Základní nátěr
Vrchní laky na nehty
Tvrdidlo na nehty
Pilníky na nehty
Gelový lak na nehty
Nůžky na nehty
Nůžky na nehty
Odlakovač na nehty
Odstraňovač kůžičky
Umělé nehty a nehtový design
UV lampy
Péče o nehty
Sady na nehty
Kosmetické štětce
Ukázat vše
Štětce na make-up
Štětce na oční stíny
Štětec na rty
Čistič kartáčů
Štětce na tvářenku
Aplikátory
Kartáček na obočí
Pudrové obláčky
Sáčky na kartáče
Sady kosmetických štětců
--
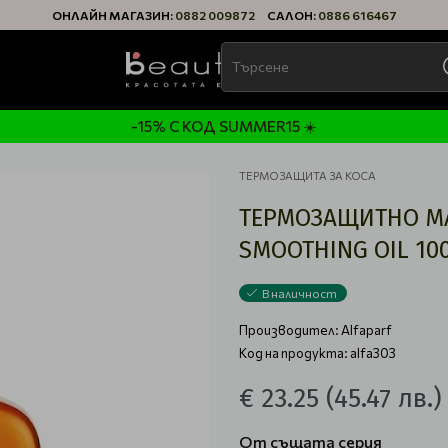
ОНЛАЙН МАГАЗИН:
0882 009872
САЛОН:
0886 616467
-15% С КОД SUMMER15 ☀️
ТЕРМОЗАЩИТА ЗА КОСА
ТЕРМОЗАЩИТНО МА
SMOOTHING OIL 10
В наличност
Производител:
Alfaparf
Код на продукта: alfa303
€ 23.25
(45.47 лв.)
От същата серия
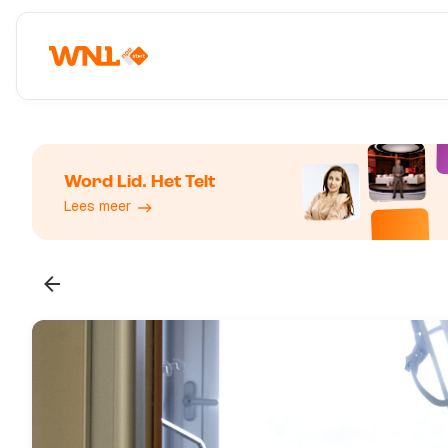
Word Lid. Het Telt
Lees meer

Task to complete – State how many lines in the listing above contain the string "Sady". Include no other words.

Response to this task – 2